En RDC, par exemple, la discussion d'aujourd'hui est de savoir si oui ou non l'approche PBF doit être étendue au niveau national, alors que la vraie question est de réorganiser le système de santé pour qu'il soit efficace et équitable. La communauté PBF doit adopter un approche moins prescriptive. Le défi consiste à regarder l'image globale du système de santé et éviter une « vue tunnel ».

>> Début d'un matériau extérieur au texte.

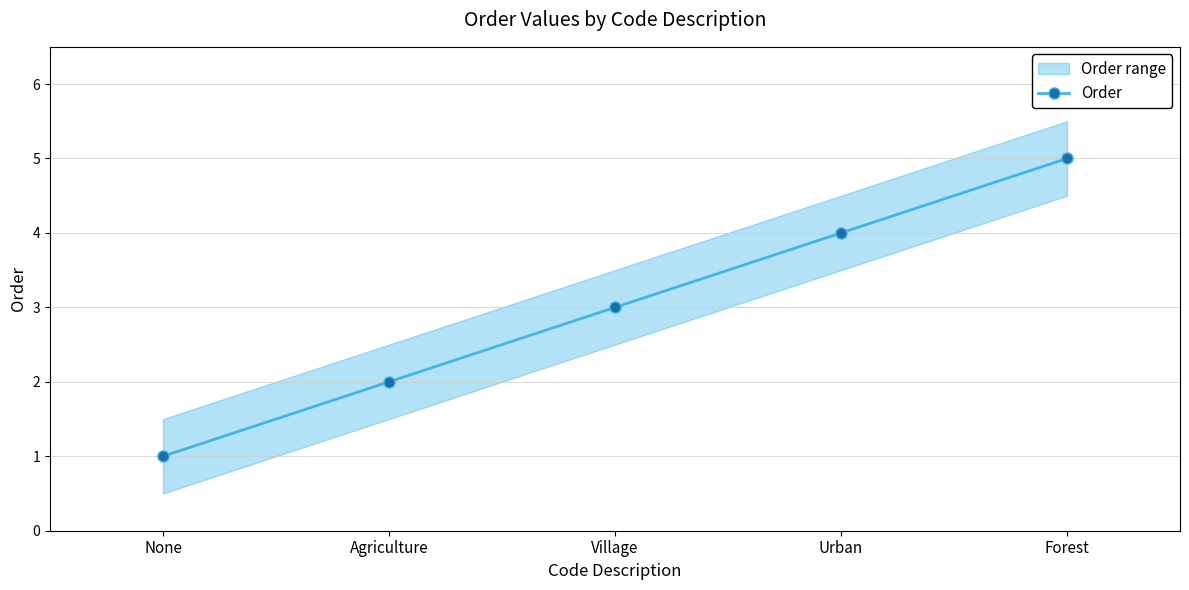

What is the difference between the second highest and minimum values?

3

Même dans les pays où les projets pilotes ont été mis en place, l'extension au niveau national n'est pas simple. Oliver a rappelé les difficiles processus de discussions et négociations qui ont eu lieu au Burundi. Il est important de laisser suffisamment de temps à ce dialogue pour qu'il amène à créer des arrangements institutionnels qui sont concordés et appropriés. Quand il y a des nombreux projets pilotes, l'harmonisation est un défi. Serge Mayaka a noté que c'est peut-être encore plus difficile dans les pays vastes, comme la RDC.

Olivier voit également un défi au niveau du système d'information sanitaire. Comment faire pour trouver des synergies et éviter les doubles emplois et surcharger les formations sanitaires avec la déclaration des données? Agnès a noté qu'il ya une évolution rapide des nouvelles technologies informatiques en Afrique, tels que des fichiers électroniques des patients. Cela représente une opportunité, mais aussi une difficulté, car le risque se pose avec la multiplication des systèmes concurrents.

Un autre défi est l'accès au financement public, qui représentent un nouveau problème dans de nombreux pays très dépendant des donateurs et constitue un défi pour les cadres du secteur de la santé qui doivent rapidement apprendre et tirer des leçons.

En résumé, le président de la séance a conclu que le PBF est un défi majeur. Nous avons besoin d'avoir une vision à long terme et être conscients des problèmes, des défis et de la  question de la « path dependency ». Nous devons aussi toujours viser le renforcement du système de santé de manière holistique. Le processus est dynamique, et doit l'être  d'une manière très honnête, mettant en évidence les risques et les défis et en soulignant les leçons apprises.